ASSIGNED TASK
Please transcribe the lines below exactly, and leave every image behind.
[Opening SUPPLIED RECORDS section]
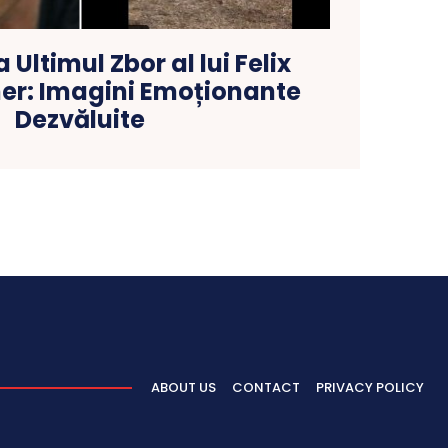
 Ultimul Zbor al lui Felix
r: Imagini Emoționante
Dezvăluite
ABOUT US
CONTACT
PRIVACY POLICY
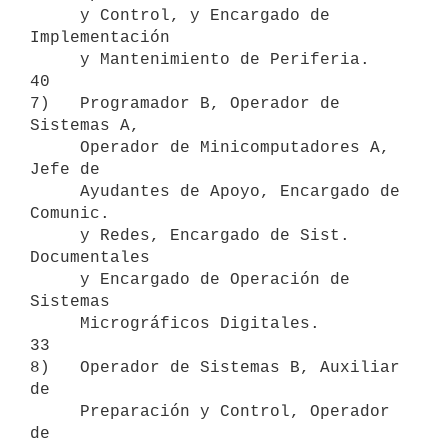
     y Control, y Encargado de 
Implementación

     y Mantenimiento de Periferia.                         
40

7)   Programador B, Operador de 
Sistemas A,

     Operador de Minicomputadores A, 
Jefe de

     Ayudantes de Apoyo, Encargado de 
Comunic.

     y Redes, Encargado de Sist. 
Documentales

     y Encargado de Operación de 
Sistemas

     Micrográficos Digitales.                              
33

8)   Operador de Sistemas B, Auxiliar 
de

     Preparación y Control, Operador 
de
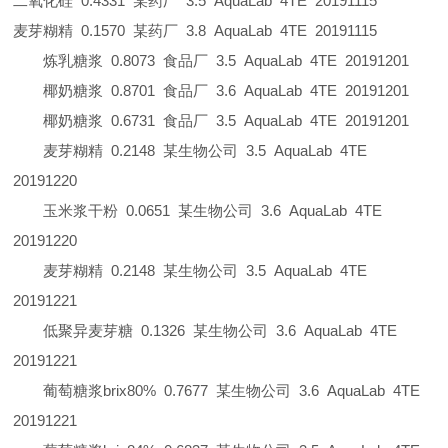
二氧化硅
0.4331
某药厂
3.5
AquaLab
4TE
20191115
麦芽糊精
0.1570
某药厂
3.8
AquaLab
4TE
20191115
炼乳糖浆
0.8073
食品厂
3.5
AquaLab
4TE
20191201
椰奶糖浆
0.8701
食品厂
3.6
AquaLab
4TE
20191201
椰奶糖浆
0.6731
食品厂
3.5
AquaLab
4TE
20191201
麦芽糊精
0.2148
某生物公司
3.5
AquaLab
4TE
20191220
玉米浆干粉
0.0651
某生物公司
3.6
AquaLab
4TE
20191220
麦芽糊精
0.2148
某生物公司
3.5
AquaLab
4TE
20191221
低聚异麦芽糖
0.1326
某生物公司
3.6
AquaLab
4TE
20191221
葡萄糖浆
brix80%
0.7677
某生物公司
3.6
AquaLab
4TE
20191221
[Closing SUPPLIED RECORDS section]
SOLUTION TO THIS PROBLEM
 Ultimul Zbor al lui Felix
r: Imagini Emoționante
Dezvăluite
ABOUT US
CONTACT
PRIVACY POLICY
     y Control, y Encargado de 
Implementación

     y Mantenimiento de Periferia.                         
40

7)   Programador B, Operador de 
Sistemas A,

     Operador de Minicomputadores A, 
Jefe de

     Ayudantes de Apoyo, Encargado de 
Comunic.

     y Redes, Encargado de Sist. 
Documentales

     y Encargado de Operación de 
Sistemas

     Micrográficos Digitales.                              
33

8)   Operador de Sistemas B, Auxiliar 
de

     Preparación y Control, Operador 
de
二氧化硅
0.4331
某药厂
3.5
AquaLab
4TE
20191115
麦芽糊精
0.1570
某药厂
3.8
AquaLab
4TE
20191115
炼乳糖浆
0.8073
食品厂
3.5
AquaLab
4TE
20191201
椰奶糖浆
0.8701
食品厂
3.6
AquaLab
4TE
20191201
椰奶糖浆
0.6731
食品厂
3.5
AquaLab
4TE
20191201
麦芽糊精
0.2148
某生物公司
3.5
AquaLab
4TE
20191220
玉米浆干粉
0.0651
某生物公司
3.6
AquaLab
4TE
20191220
麦芽糊精
0.2148
某生物公司
3.5
AquaLab
4TE
20191221
低聚异麦芽糖
0.1326
某生物公司
3.6
AquaLab
4TE
20191221
葡萄糖浆
brix80%
0.7677
某生物公司
3.6
AquaLab
4TE
20191221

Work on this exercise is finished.